* _Brief 1_:
Starting with the record line containing "13: 5:27 -> 5:28" and going on through the end of the records, give those lines again with "none" swapped for "blank" and nothing else changed. Leave the picture lines out of your answer.

Next, we notice that the third term on the right-hand side of Eq.(33) can be simplified, because (i) for IID data distribution, the cost function of each worker  $n$  is the same as the global cost function, i.e.,  $\nabla F_n(\theta_q) = \nabla F(\theta_q)$ , and (ii) for non-IID data distribution, the gradient noise assumption (Assumption 5) implies that  $\frac{1}{\Gamma_q^{(i)}} \sum_{n \in \mathcal{N}_q^{(i)}} \nabla F_n(\theta_q) = \nabla F(\theta_q)$ . Thus in both cases, we have:

$$\begin{aligned}
\frac{3L}{2} \mathbb{E} \left\| \frac{1}{\Gamma_q^{(i)}} \sum_{n \in \mathcal{N}_q^{(i)}} \sum_{t=1}^T \gamma \nabla F_n^{(i)}(\theta_q) \right\|^2 & \leq \frac{3LT^2\gamma^2}{2} \sum_{i=1}^K \mathbb{E} \left\| \nabla F^{(i)}(\theta_q) \right\|^2 \\
& = \frac{3LT^2\gamma^2}{2} \mathbb{E} \left\| \nabla F(\theta_q) \right\|^2, \tag{34}
\end{aligned}$$where we again used the sum of the norm of  $K$  regions in the last step.

* _The records_:
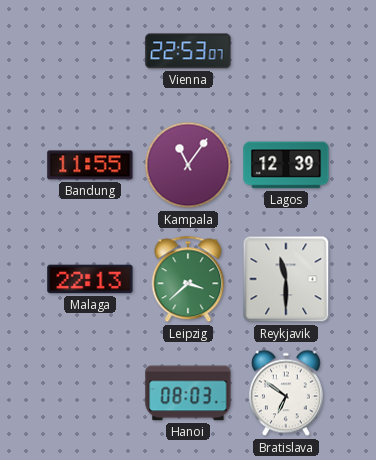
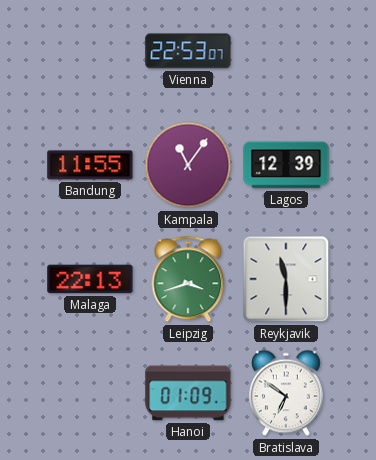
Leipzig: 3:38 -> 3:42
Hanoi: 08:03 -> 01:09
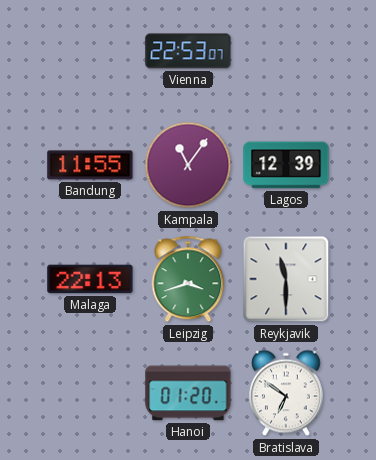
Hanoi: 01:09 -> 01:20
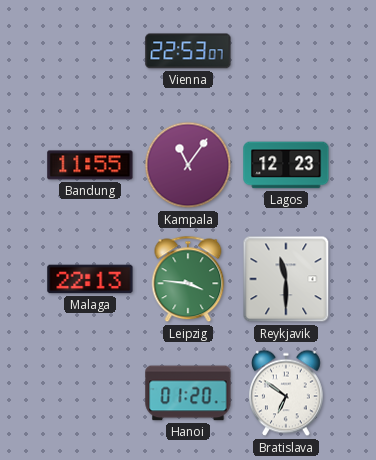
Lagos: 12:39 -> 12:23
Leipzig: 3:42 -> 3:46
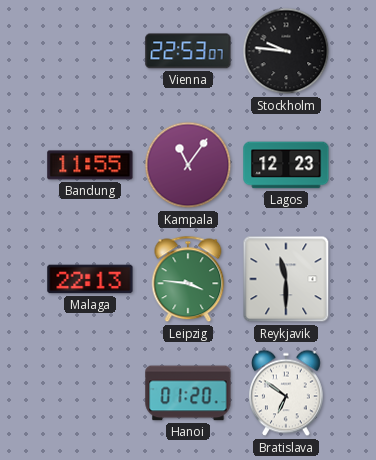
Stockholm: none -> 9:46
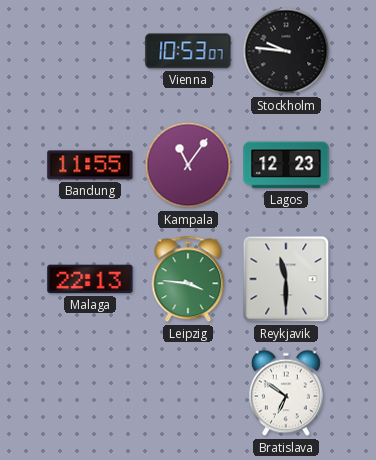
Vienna: 22:53 -> 10:53
Hanoi: 01:20 -> none
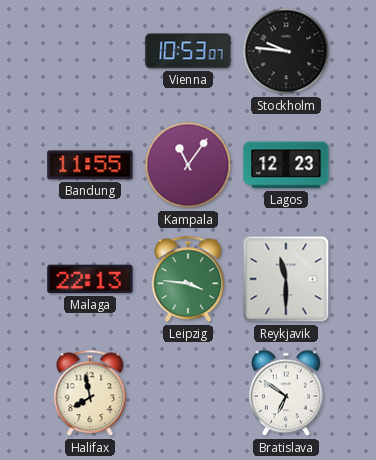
Halifax: none -> 7:58
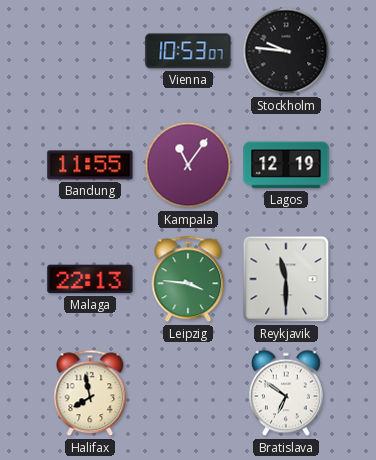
Lagos: 12:23 -> 12:19
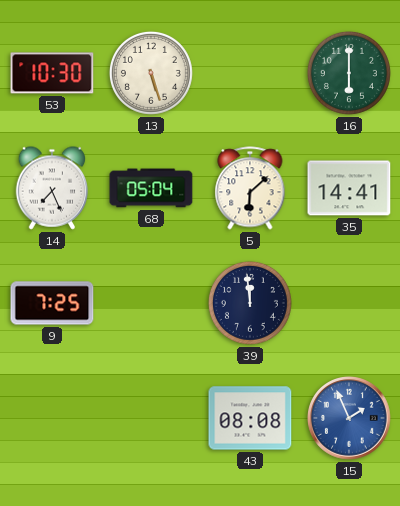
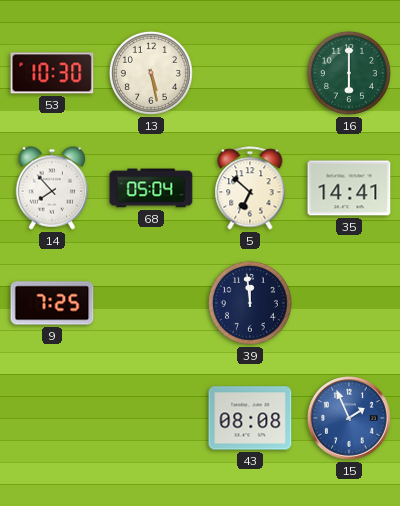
13: 5:27 -> 5:28
14: 7:26 -> 7:53
5: 6:08 -> 6:52
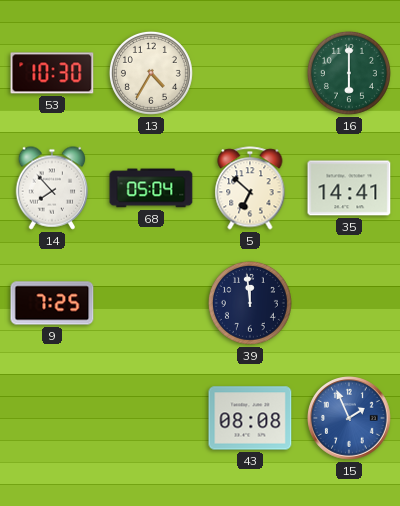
13: 5:28 -> 4:35
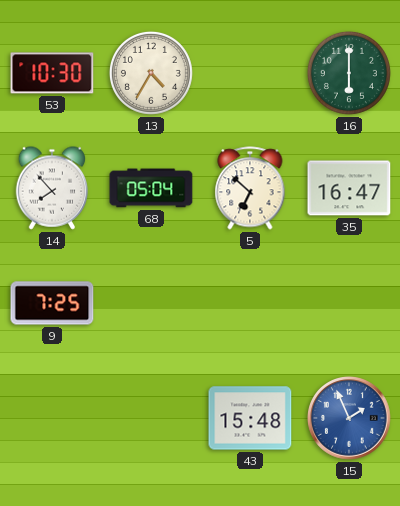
35: 14:41 -> 16:47
39: 11:59 -> none
43: 08:08 -> 15:48
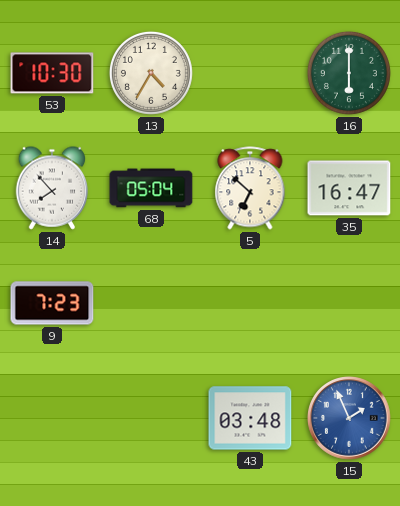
9: 7:25 -> 7:23
43: 15:48 -> 03:48
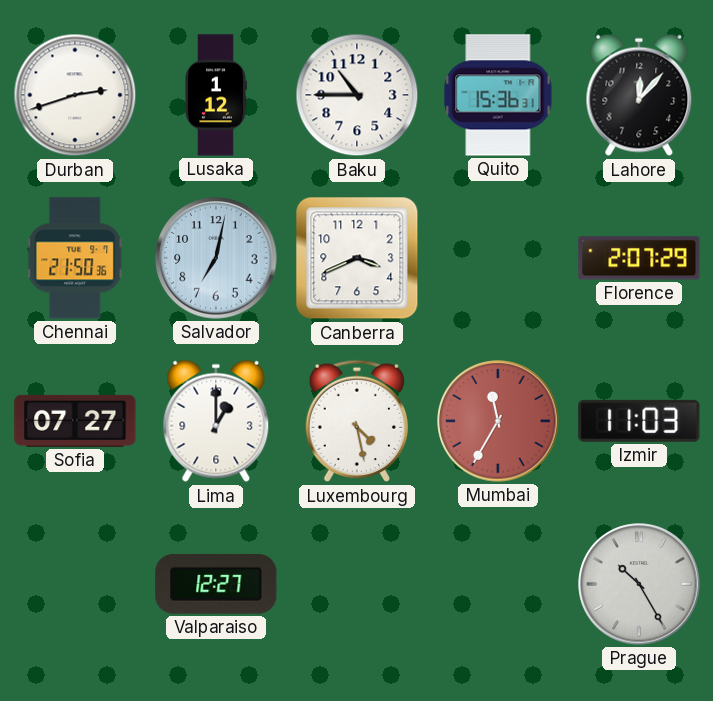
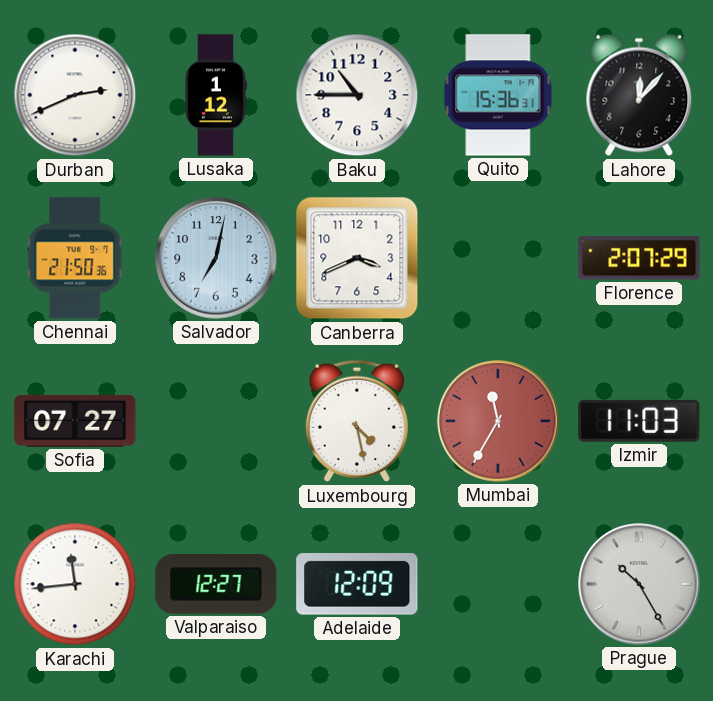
Durban: 2:42 -> 2:41
Lima: 1:00 -> none
Karachi: none -> 11:44
Adelaide: none -> 12:09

* _Brief 2_:
For each statement, say yes or no according to the excerpt on gradient bounds, and quote the words that decide it. (a) Under IID data, each worker's cost function equals the global cost function. (b) The non-IID case relies on Assumption 3. (c) The last step uses the sum of the norm of K regions.

* _Output 1_:
13: 5:27 -> 5:28
14: 7:26 -> 7:53
5: 6:08 -> 6:52
13: 5:28 -> 4:35
35: 14:41 -> 16:47
39: 11:59 -> blank
43: 08:08 -> 15:48
9: 7:25 -> 7:23
43: 15:48 -> 03:48
Durban: 2:42 -> 2:41
Lima: 1:00 -> blank
Karachi: blank -> 11:44
Adelaide: blank -> 12:09

* _Output 2_:
(a) Yes: "is the same as the global cost function"
(b) No: "the gradient noise assumption (Assumption 5)"
(c) Yes: "where we again used the sum of the norm of"